Belge Alıntısı:

┄┄┄┄┄┄┄┄┄┄┄┄┄┄┄┄┄┄┄┄

Edebsizlikten değil, ihtiyaçtan bu hale geldik!

– Biz artık bundan sonra ekmeğin içinden, gençlerin kıçından geçineceğiz!

– Bize bundan sonra yolun inişi, her şeyin genişi lazım!

– Et ile ekmek, eti ete sürtmek, gerisi köpek tüfek!

– Erkeğin kıllısı “Ali”den, kadının kıllısı “ayı”dan!

– Kadın bulmuş, kıllısını arıyor!

– Siyasetin işine, kadının işvesine güven olmaz!

– Ha “kel Ali”  ha “Ali kel!”

***

– İlişkinin 5 aşaması:

“Göz göze, el ele, et ete, göt göte, git öte!”

***

– Masajın 5 aşaması:

“Ovalama, sıvazlama, itme, çekme, dürtme!”

İBRAHİM ÇİFTÇİ

Cumartesi, Nisan 3rd, 2010

– Bazıları bilgiyi yük, beceriyi eziyet olarak görürler.

*

 – Dönmek; yanlışta ısrar etmemek, kendine bir şans tanımaktır.

*

– Herşeyin ilacı, itidaldir.

*

– Bu ülkede üç sınıf insan vardır; cinselciler, dinselciler ve Atatürkçüler. Biz üçüncü sınıfız.

*

– Harcamadığın para, senin değildir.

*

– Para herkesde durmaz, onu kullanabilecek olan da durur.

*

– Biz alışmışız, az parayla çok para kazanmaya!

┄┄┄┄┄┄┄┄┄┄┄┄┄┄┄┄┄┄┄┄

Belirtilen Hedef A: Özdeyişler metninden "İBRAHİM ÇİFTÇİ" sözlerinin bulunduğu yerden başlayıp "Herşeyin ilacı, itidaldir." sözlerinden sonra biten kısmı kelimesi kelimesine aktarın.
Belirtilen Hedef B: Özdeyişler metnine göre her şeyin ilacı nedir?
Belirtilen Hedef C: Özdeyişler metnini kaldığı yerden devam ettirin.

Veriler:

┄┄┄┄┄┄┄┄┄┄┄┄┄┄┄┄┄┄┄┄

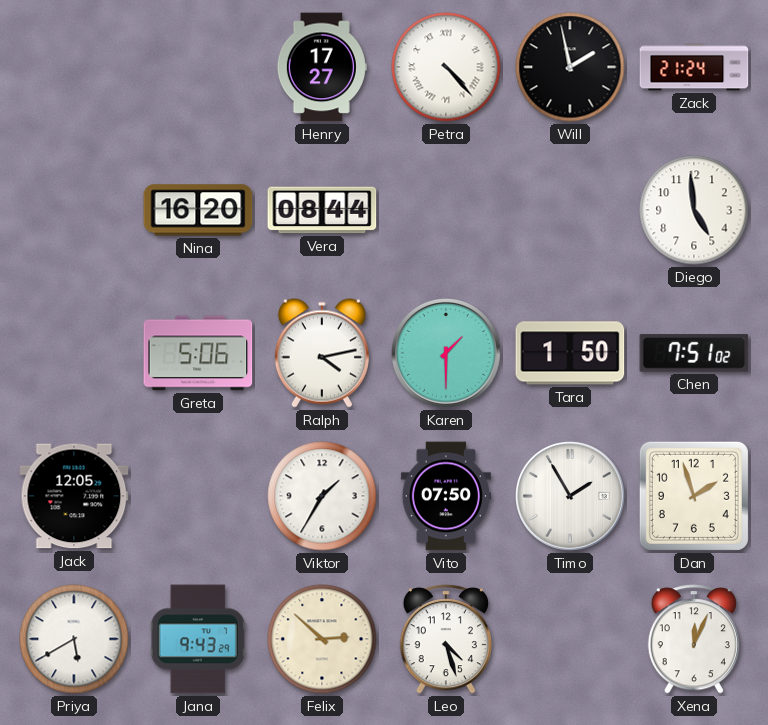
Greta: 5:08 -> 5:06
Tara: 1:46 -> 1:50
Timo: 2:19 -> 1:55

┄┄┄┄┄┄┄┄┄┄┄┄┄┄┄┄┄┄┄┄

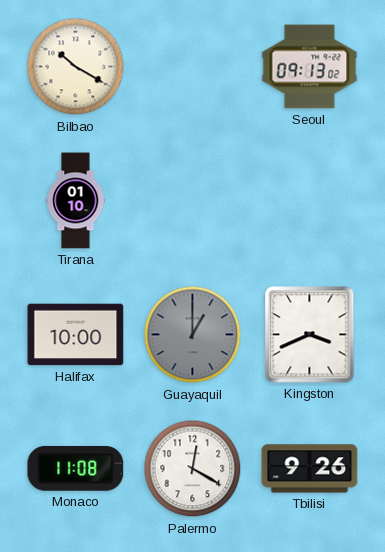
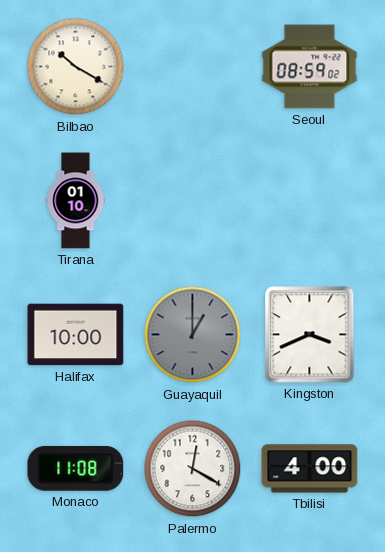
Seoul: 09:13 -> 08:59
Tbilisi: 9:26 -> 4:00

┄┄┄┄┄┄┄┄┄┄┄┄┄┄┄┄┄┄┄┄

Çıktı A:
İBRAHİM ÇİFTÇİ

Cumartesi, Nisan 3rd, 2010

– Bazıları bilgiyi yük, beceriyi eziyet olarak görürler.

*

 – Dönmek; yanlışta ısrar etmemek, kendine bir şans tanımaktır.

*

– Herşeyin ilacı, itidaldir.

Çıktı B: İtidal.

Çıktı C:
*

– Aldığımız üç kuruş ama herkesin eli, benim cebimde!

*

– Para bok gibi, huzur yok.

*

– Para gayriciddi işlerde vardır, ciddi işlerle para kazanılmaz.

*

– Akbabalar, damarlarımdaki kanın kokusunu almış, pike üstüne pike yapıyorlar!

*

 – Derya senin olsa, içeceğin bir bardak su!

*

 – Bir bardak süt için, inek beslenir mi?

*

 – Denizden bir kova su almışsın nedir ki? Denizin suyu mu biter!

*

 – İstanbul’u versem bir gözünü verir misin? Dikkat et, iki İstanbul’a sahipsin!

*

– Bizim çilemiz, hem insancıklarla olacaksın hem de kızmayacaksın, kızmak bizi küçültür. İyiden, doğrudan, güzelden bihaber olan adamın nesine kızacaksın…

 *

– Kendini basit ve sıradan görürsen, tüy kadar hafiflersin. Olduğundan daha fazla görünmeye çalışırsan, o yükün altında ezilirsin.

*

– İnsanın değerli olduğu yerde kimseye bir şey olmadan önlem alınır. Bizde de bir kaç adam başı yenmeden, iş yapılmaz.

*

– Bilsem ki siz şu kapının arkasındasınız, ben yine özlerdim.

*

– Koskoca generale bir manga asker vermişler, “bunlara talim yaptır” diyorlar…

paşa napsın!

 *

– Dur bakalım yok, hadi bakalım.

 *

– Beklemek, kavuşmaktan iyidir.

 *

– Bir işi yaparken; kırmadan, yarmadan, kestirmeden, küstürmeden yapacağız.

 *

– Tamir et diye verirsin; kırar, yarar, bozar, sonra da koyup kenara geçip gider…

 *

– Her işimiz; “olmamış ya hadi neyse!”. Bir işinizde tam olsun, yok nerde!..

 *

– “Çam devirdiklerini” çok gördük ama devrimciliklerini hiç görmedik, açlık grevine girerler, kilo alıp çıkarlar!

 *

– İşten kaçıp, meydanda halay çekmenin adını; “devrimcilik” koymuşlar!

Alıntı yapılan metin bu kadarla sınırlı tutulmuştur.